=== Request ===
Output the entries below exactly as written, omitting pictures.

=== Supplied records ===

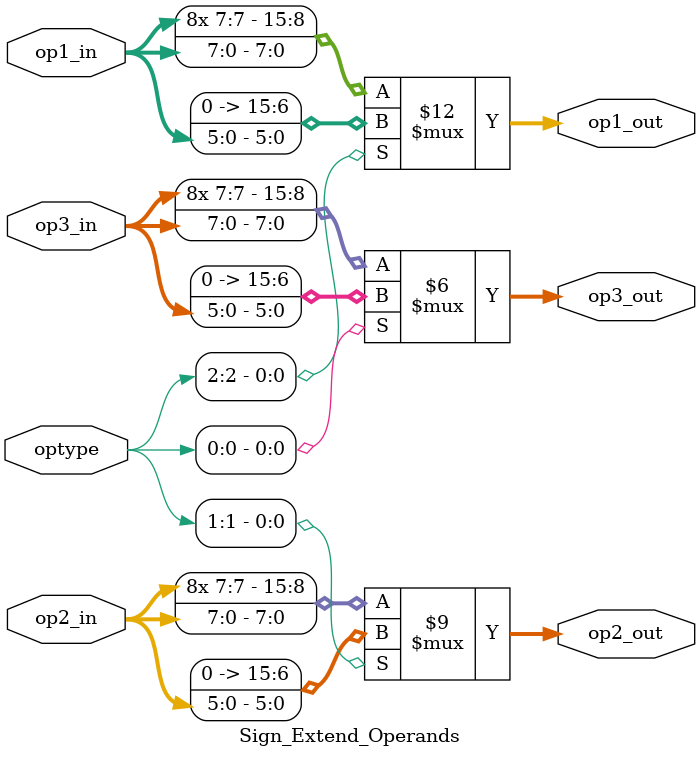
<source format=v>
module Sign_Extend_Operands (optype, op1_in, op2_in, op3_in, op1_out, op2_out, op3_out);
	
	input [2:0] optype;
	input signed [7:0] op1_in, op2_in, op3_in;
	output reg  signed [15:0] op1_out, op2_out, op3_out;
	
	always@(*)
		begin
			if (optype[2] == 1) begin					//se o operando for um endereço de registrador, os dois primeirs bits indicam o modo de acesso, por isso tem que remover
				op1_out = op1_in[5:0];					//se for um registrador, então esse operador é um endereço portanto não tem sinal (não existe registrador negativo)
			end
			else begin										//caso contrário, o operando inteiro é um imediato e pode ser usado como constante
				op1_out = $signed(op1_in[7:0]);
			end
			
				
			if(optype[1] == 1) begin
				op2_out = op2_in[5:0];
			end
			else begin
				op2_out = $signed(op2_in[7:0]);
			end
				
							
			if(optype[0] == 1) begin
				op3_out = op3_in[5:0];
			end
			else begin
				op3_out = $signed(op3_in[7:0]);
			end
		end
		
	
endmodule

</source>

=== Exercise answer ===
<source format=v>
module Sign_Extend_Operands (optype, op1_in, op2_in, op3_in, op1_out, op2_out, op3_out);
	
	input [2:0] optype;
	input signed [7:0] op1_in, op2_in, op3_in;
	output reg  signed [15:0] op1_out, op2_out, op3_out;
	
	always@(*)
		begin
			if (optype[2] == 1) begin					//se o operando for um endereço de registrador, os dois primeirs bits indicam o modo de acesso, por isso tem que remover
				op1_out = op1_in[5:0];					//se for um registrador, então esse operador é um endereço portanto não tem sinal (não existe registrador negativo)
			end
			else begin										//caso contrário, o operando inteiro é um imediato e pode ser usado como constante
				op1_out = $signed(op1_in[7:0]);
			end
			
				
			if(optype[1] == 1) begin
				op2_out = op2_in[5:0];
			end
			else begin
				op2_out = $signed(op2_in[7:0]);
			end
				
							
			if(optype[0] == 1) begin
				op3_out = op3_in[5:0];
			end
			else begin
				op3_out = $signed(op3_in[7:0]);
			end
		end
		
	
endmodule

</source>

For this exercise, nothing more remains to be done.